2

I am trying to parse xml document (URL) using requests,

facing following error:

ValueError: Unicode strings with encoding declaration are not supported

here is my code:

import requests
from lxml import etree
from lxml.etree import fromstring

req = requests.request('GET', "http://www.nbp.pl/kursy/xml/LastC.xml")

a = req.text
b = etree.fromstring(a)

how can i get this xml parsed. Thanks in advance for help

  • Have you looked at this post? http://stackoverflow.com/questions/15830421/xml-unicode-strings-with-encoding-declaration-are-not-supported – Alexey Gorozhanov Apr 04 '15 at 11:41
  • @AlexeyGorozhanov i tried it.. not working for me! throws same error –  Apr 04 '15 at 11:42
  • @quikrr: it cannot possibly throw the same error if you actually used `req.content`; are you 100% certain you used the right method there? – Martijn Pieters Apr 04 '15 at 12:00

1 Answers1

4

You are passing in the Unicode decoded version. Don't do that, XML parsers require that you pass in the raw bytes instead.

__Records__.
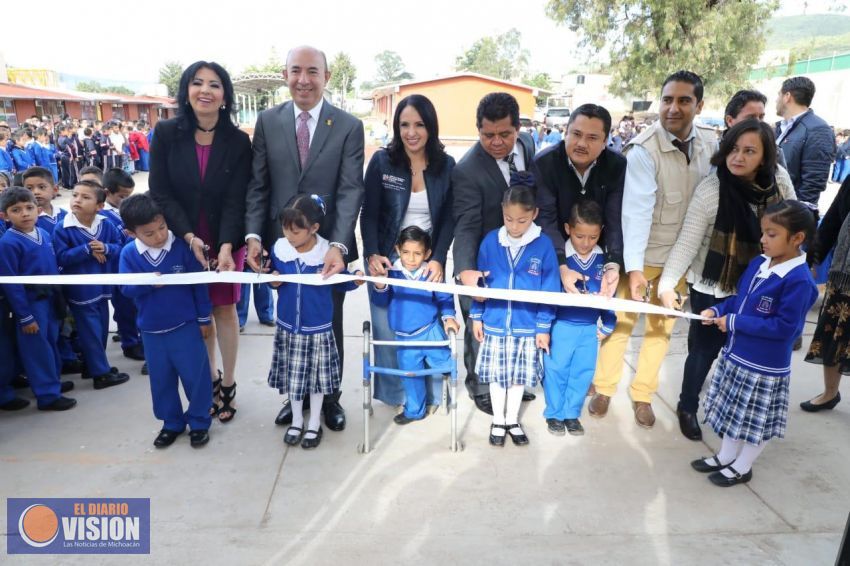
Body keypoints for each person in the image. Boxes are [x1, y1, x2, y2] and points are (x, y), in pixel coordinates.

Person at [245, 45, 365, 432]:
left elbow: (350, 191)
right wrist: (254, 237)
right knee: (292, 326)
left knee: (328, 324)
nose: (303, 79)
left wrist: (339, 245)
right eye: (296, 70)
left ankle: (330, 399)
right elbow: (259, 185)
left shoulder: (347, 126)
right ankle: (294, 396)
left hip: (328, 250)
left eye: (313, 71)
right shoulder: (268, 121)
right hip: (284, 249)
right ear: (285, 75)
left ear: (326, 77)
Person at [591, 70, 716, 429]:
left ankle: (643, 395)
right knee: (622, 325)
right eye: (667, 100)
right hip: (643, 258)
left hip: (680, 261)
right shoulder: (644, 149)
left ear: (699, 105)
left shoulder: (711, 145)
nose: (672, 108)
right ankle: (604, 387)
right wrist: (633, 269)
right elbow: (637, 214)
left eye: (683, 100)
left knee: (661, 330)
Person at [658, 119, 797, 440]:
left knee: (743, 352)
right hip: (713, 285)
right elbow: (687, 243)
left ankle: (728, 407)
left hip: (759, 285)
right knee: (703, 351)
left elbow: (793, 222)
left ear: (764, 157)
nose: (738, 157)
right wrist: (667, 286)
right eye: (734, 148)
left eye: (749, 151)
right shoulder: (712, 188)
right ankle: (687, 406)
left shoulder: (777, 182)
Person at [149, 60, 252, 424]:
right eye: (197, 83)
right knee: (199, 312)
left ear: (225, 95)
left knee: (224, 309)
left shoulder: (238, 141)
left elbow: (237, 198)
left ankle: (230, 382)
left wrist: (226, 245)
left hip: (226, 236)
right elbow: (160, 191)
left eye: (214, 84)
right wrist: (188, 235)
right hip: (183, 236)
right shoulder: (165, 133)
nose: (205, 90)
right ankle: (208, 381)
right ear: (186, 91)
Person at [692, 200, 817, 486]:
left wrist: (735, 322)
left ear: (797, 238)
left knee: (754, 423)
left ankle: (743, 465)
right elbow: (740, 300)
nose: (762, 240)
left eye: (771, 234)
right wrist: (719, 311)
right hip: (737, 356)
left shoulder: (799, 281)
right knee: (734, 415)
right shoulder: (760, 263)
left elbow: (786, 329)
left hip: (763, 368)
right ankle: (726, 456)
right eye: (763, 232)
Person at [360, 94, 455, 409]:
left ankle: (427, 394)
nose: (411, 132)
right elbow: (369, 213)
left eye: (419, 124)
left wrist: (439, 258)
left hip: (426, 261)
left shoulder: (445, 166)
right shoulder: (382, 161)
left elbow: (449, 218)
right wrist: (373, 254)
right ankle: (394, 394)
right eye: (404, 125)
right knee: (388, 329)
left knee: (428, 328)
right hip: (388, 259)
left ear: (431, 126)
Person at [453, 92, 537, 415]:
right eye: (488, 135)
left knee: (515, 327)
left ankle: (512, 381)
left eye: (505, 134)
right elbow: (467, 226)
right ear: (478, 130)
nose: (497, 142)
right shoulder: (467, 171)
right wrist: (465, 270)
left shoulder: (527, 145)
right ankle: (481, 387)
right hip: (485, 265)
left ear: (518, 128)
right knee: (482, 333)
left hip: (521, 261)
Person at [469, 174, 560, 447]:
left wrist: (543, 326)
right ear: (502, 212)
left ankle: (512, 420)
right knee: (497, 377)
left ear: (535, 214)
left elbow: (550, 289)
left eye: (522, 220)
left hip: (526, 326)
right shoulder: (490, 242)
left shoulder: (543, 246)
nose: (515, 226)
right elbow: (479, 284)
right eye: (509, 219)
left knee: (518, 379)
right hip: (495, 323)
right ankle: (498, 420)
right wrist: (476, 315)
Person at [267, 195, 364, 449]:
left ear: (314, 229)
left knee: (317, 380)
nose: (290, 235)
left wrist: (356, 279)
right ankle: (297, 419)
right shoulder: (281, 249)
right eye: (286, 229)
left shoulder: (326, 253)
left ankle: (314, 425)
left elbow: (341, 281)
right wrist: (271, 279)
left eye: (296, 231)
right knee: (294, 379)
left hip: (318, 328)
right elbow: (270, 275)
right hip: (289, 327)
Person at [119, 194, 213, 448]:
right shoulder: (129, 254)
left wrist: (204, 318)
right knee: (161, 381)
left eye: (162, 227)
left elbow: (199, 285)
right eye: (149, 233)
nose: (159, 236)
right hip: (151, 330)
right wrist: (148, 283)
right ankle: (171, 423)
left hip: (186, 327)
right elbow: (125, 290)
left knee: (196, 377)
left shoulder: (182, 248)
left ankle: (199, 421)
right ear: (131, 233)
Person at [533, 103, 625, 298]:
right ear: (566, 133)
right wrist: (561, 265)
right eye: (576, 134)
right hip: (555, 251)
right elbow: (546, 220)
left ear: (605, 141)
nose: (582, 143)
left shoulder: (616, 165)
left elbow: (614, 218)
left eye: (592, 138)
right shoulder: (544, 163)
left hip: (596, 252)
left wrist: (613, 263)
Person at [371, 226, 460, 424]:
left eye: (417, 253)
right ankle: (414, 411)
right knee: (410, 378)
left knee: (446, 364)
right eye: (406, 252)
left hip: (430, 331)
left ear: (427, 253)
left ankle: (444, 370)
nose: (411, 259)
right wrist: (379, 285)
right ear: (397, 250)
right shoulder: (391, 273)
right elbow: (381, 302)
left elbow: (444, 297)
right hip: (404, 338)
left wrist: (449, 317)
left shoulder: (431, 272)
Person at [543, 200, 616, 436]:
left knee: (582, 373)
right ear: (567, 229)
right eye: (580, 236)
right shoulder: (558, 258)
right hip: (560, 326)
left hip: (589, 330)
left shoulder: (604, 261)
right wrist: (543, 327)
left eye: (593, 237)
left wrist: (609, 322)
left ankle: (572, 414)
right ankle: (554, 413)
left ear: (601, 233)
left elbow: (608, 296)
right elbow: (546, 294)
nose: (586, 243)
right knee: (556, 370)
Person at [0, 187, 76, 410]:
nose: (24, 213)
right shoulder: (8, 243)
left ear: (38, 209)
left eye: (29, 208)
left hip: (50, 297)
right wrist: (25, 316)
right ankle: (47, 395)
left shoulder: (43, 234)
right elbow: (11, 284)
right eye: (16, 210)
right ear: (4, 216)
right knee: (36, 348)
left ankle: (53, 382)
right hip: (31, 303)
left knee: (51, 340)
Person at [53, 180, 130, 389]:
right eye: (75, 195)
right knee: (91, 332)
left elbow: (119, 247)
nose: (77, 200)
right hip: (81, 290)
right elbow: (61, 258)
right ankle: (101, 374)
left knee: (102, 328)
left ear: (99, 206)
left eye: (85, 197)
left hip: (103, 287)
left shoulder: (105, 223)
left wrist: (105, 247)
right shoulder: (63, 228)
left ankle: (93, 364)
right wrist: (87, 250)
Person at [801, 175, 850, 412]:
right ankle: (830, 393)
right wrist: (811, 259)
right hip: (843, 275)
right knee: (831, 334)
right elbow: (831, 222)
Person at [774, 76, 836, 215]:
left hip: (789, 214)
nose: (776, 100)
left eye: (778, 95)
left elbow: (813, 182)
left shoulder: (818, 129)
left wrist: (795, 216)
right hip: (773, 207)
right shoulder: (780, 128)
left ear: (787, 96)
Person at [102, 167, 143, 362]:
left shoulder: (125, 211)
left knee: (134, 307)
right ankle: (130, 343)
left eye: (129, 196)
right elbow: (113, 246)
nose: (126, 200)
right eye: (121, 196)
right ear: (107, 192)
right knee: (124, 308)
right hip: (116, 271)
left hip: (131, 267)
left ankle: (133, 336)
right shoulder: (103, 217)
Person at [723, 89, 787, 169]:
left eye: (761, 117)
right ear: (730, 121)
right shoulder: (712, 149)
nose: (757, 123)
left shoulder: (774, 152)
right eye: (751, 118)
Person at [22, 167, 65, 234]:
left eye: (42, 187)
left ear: (55, 190)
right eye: (29, 188)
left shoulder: (65, 214)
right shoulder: (25, 219)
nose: (35, 192)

__Actions to take__.
[1] Copy from the XML parsing thread the part that opens with the words containing "how can i get" and closes with "raw bytes instead.".
[2] Carry on the XML parsing thread from its last sentence.

__Responses in order__.
[1]
how can i get this xml parsed. Thanks in advance for help

  • Have you looked at this post? http://stackoverflow.com/questions/15830421/xml-unicode-strings-with-encoding-declaration-are-not-supported – Alexey Gorozhanov Apr 04 '15 at 11:41
  • @AlexeyGorozhanov i tried it.. not working for me! throws same error –  Apr 04 '15 at 11:42
  • @quikrr: it cannot possibly throw the same error if you actually used `req.content`; are you 100% certain you used the right method there? – Martijn Pieters Apr 04 '15 at 12:00

1 Answers1

4

You are passing in the Unicode decoded version. Don't do that, XML parsers require that you pass in the raw bytes instead.

[2]
Instead of req.text, use req.content here:

a = req.content
b = etree.fromstring(a)

You can also stream the XML document to the parser:

req = requests.get("http://www.nbp.pl/kursy/xml/LastC.xml", stream=True)
req.raw.decode_content = True  # ensure transfer encoding is honoured
b = etree.parse(req.raw)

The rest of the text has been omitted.